AIM OF THE EXERCISE>
Among the entries below, find the lines that hold the word "signalAll" and report them.

SOURCE MATERIAL>

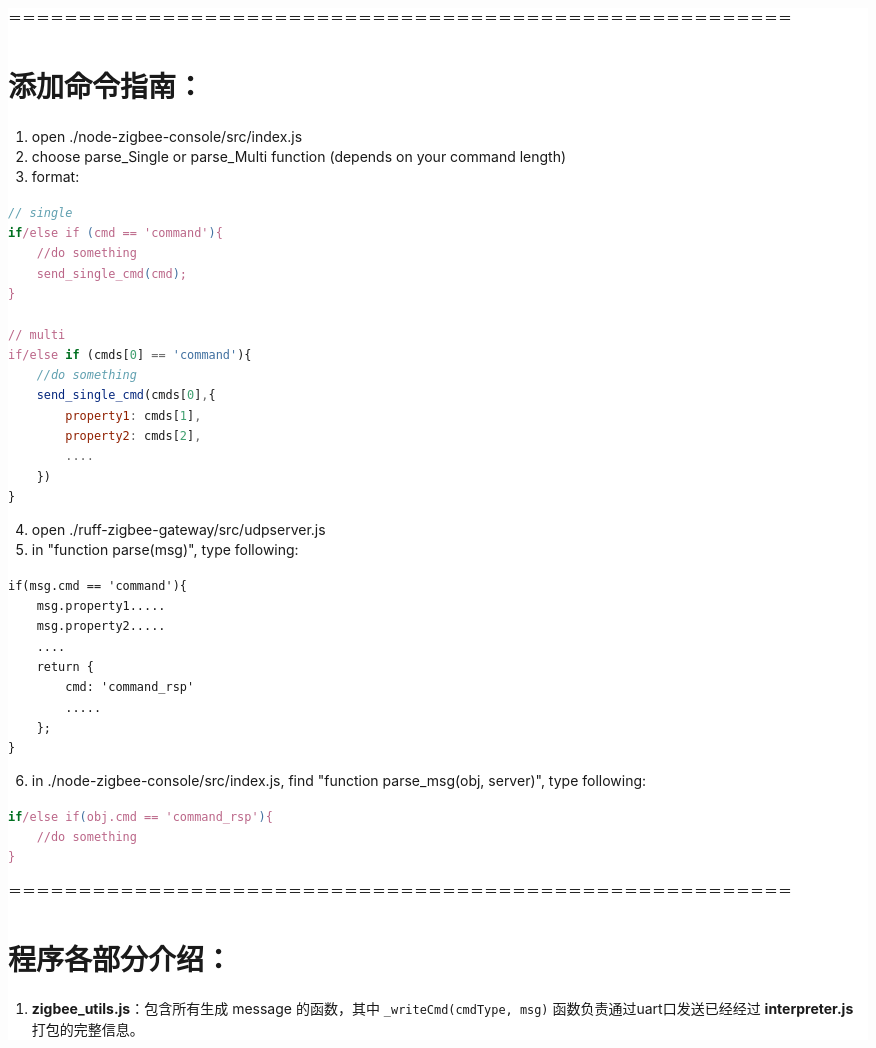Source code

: ＝＝＝＝＝＝＝＝＝＝＝＝＝＝＝＝＝＝＝＝＝＝＝＝＝＝＝＝＝＝＝＝＝＝＝＝＝＝＝＝＝＝＝＝＝＝＝＝＝＝＝＝＝＝＝＝

# 添加命令指南：

1. open ./node-zigbee-console/src/index.js
2. choose parse_Single or parse_Multi function (depends on your command length)
3. format:

```javascript
// single
if/else if (cmd == 'command'){
    //do something
    send_single_cmd(cmd);
}

// multi
if/else if (cmds[0] == 'command'){
    //do something
    send_single_cmd(cmds[0],{
        property1: cmds[1],
        property2: cmds[2],
        ....
    })
}
```
4. open ./ruff-zigbee-gateway/src/udpserver.js
5. in "function parse(msg)", type following:

```javacsript
if(msg.cmd == 'command'){
    msg.property1.....
    msg.property2.....
    ....
    return {
        cmd: 'command_rsp'
        .....
    };
}
```
6. in ./node-zigbee-console/src/index.js, find "function parse_msg(obj, server)", type following:
```js
if/else if(obj.cmd == 'command_rsp'){
    //do something
}
```
＝＝＝＝＝＝＝＝＝＝＝＝＝＝＝＝＝＝＝＝＝＝＝＝＝＝＝＝＝＝＝＝＝＝＝＝＝＝＝＝＝＝＝＝＝＝＝＝＝＝＝＝＝＝＝＝

# 程序各部分介绍：

1. **zigbee_utils.js**：包含所有生成 message 的函数，其中 `_writeCmd(cmdType, msg)` 函数负责通过uart口发送已经经过 **interpreter.js** 打包的完整信息。
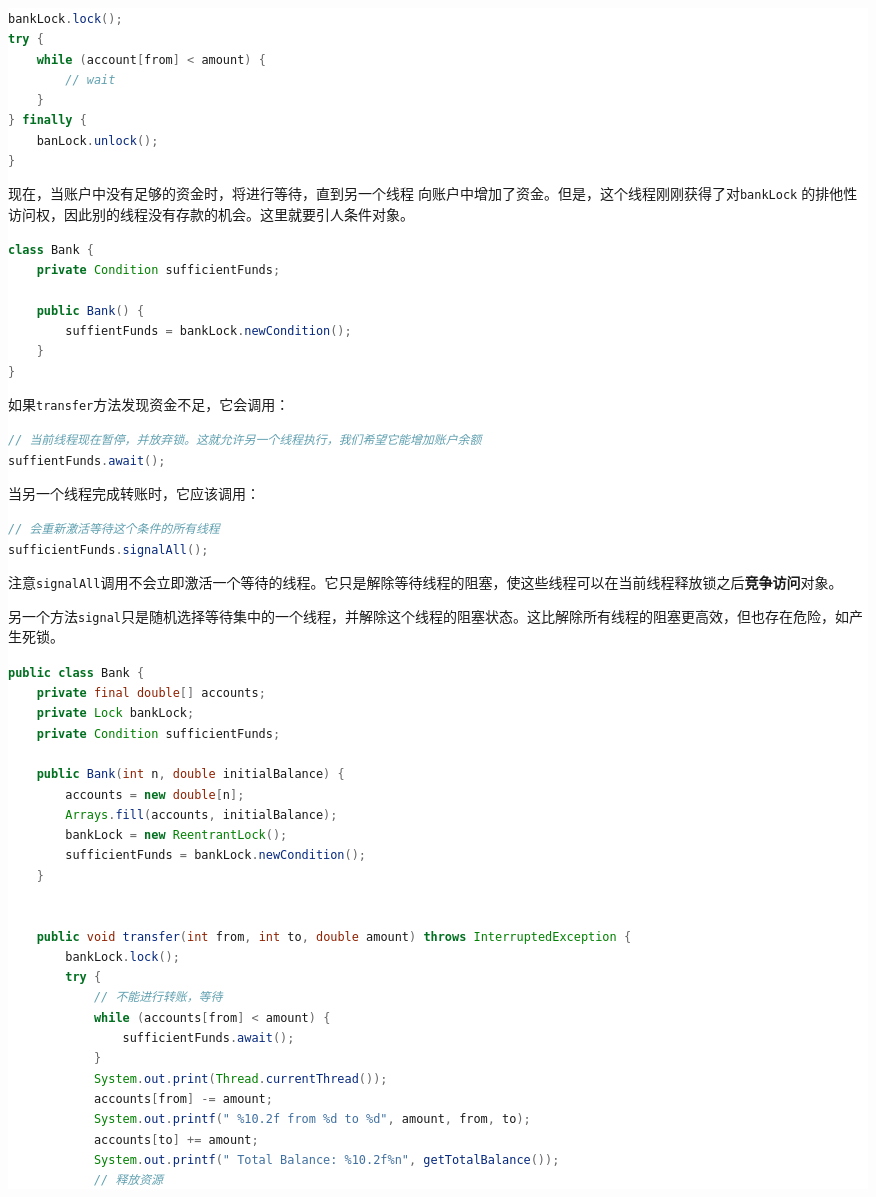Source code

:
 ```java
bankLock.lock();
try {
	while (account[from] < amount) {
    	// wait
	}
} finally {
    banLock.unlock();
}
```

现在，当账户中没有足够的资金时，将进行等待，直到另一个线程
向账户中增加了资金。但是，这个线程刚刚获得了对`bankLock` 的排他性访问权，因此别的线程没有存款的机会。这里就要引人条件对象。

```java
class Bank {
    private Condition sufficientFunds;
    
    public Bank() {
        suffientFunds = bankLock.newCondition();
    }
}
```

如果`transfer`方法发现资金不足，它会调用：

```java
// 当前线程现在暂停，并放弃锁。这就允许另一个线程执行，我们希望它能增加账户余额
suffientFunds.await();
```

当另一个线程完成转账时，它应该调用：

```java
// 会重新激活等待这个条件的所有线程
sufficientFunds.signalAll();
```

注意`signalAll`调用不会立即激活一个等待的线程。它只是解除等待线程的阻塞，使这些线程可以在当前线程释放锁之后**竞争访问**对象。

另一个方法`signal`只是随机选择等待集中的一个线程，并解除这个线程的阻塞状态。这比解除所有线程的阻塞更高效，但也存在危险，如产生死锁。

```java
public class Bank {
    private final double[] accounts;
    private Lock bankLock;
    private Condition sufficientFunds;

    public Bank(int n, double initialBalance) {
        accounts = new double[n];
        Arrays.fill(accounts, initialBalance);
        bankLock = new ReentrantLock();
        sufficientFunds = bankLock.newCondition();
    }


    public void transfer(int from, int to, double amount) throws InterruptedException {
        bankLock.lock();
        try {
            // 不能进行转账，等待
            while (accounts[from] < amount) {
                sufficientFunds.await();
            }
            System.out.print(Thread.currentThread());
            accounts[from] -= amount;
            System.out.printf(" %10.2f from %d to %d", amount, from, to);
            accounts[to] += amount;
            System.out.printf(" Total Balance: %10.2f%n", getTotalBalance());
            // 释放资源
```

YOUR RESPONSE>
sufficientFunds.signalAll();
注意`signalAll`调用不会立即激活一个等待的线程。它只是解除等待线程的阻塞，使这些线程可以在当前线程释放锁之后**竞争访问**对象。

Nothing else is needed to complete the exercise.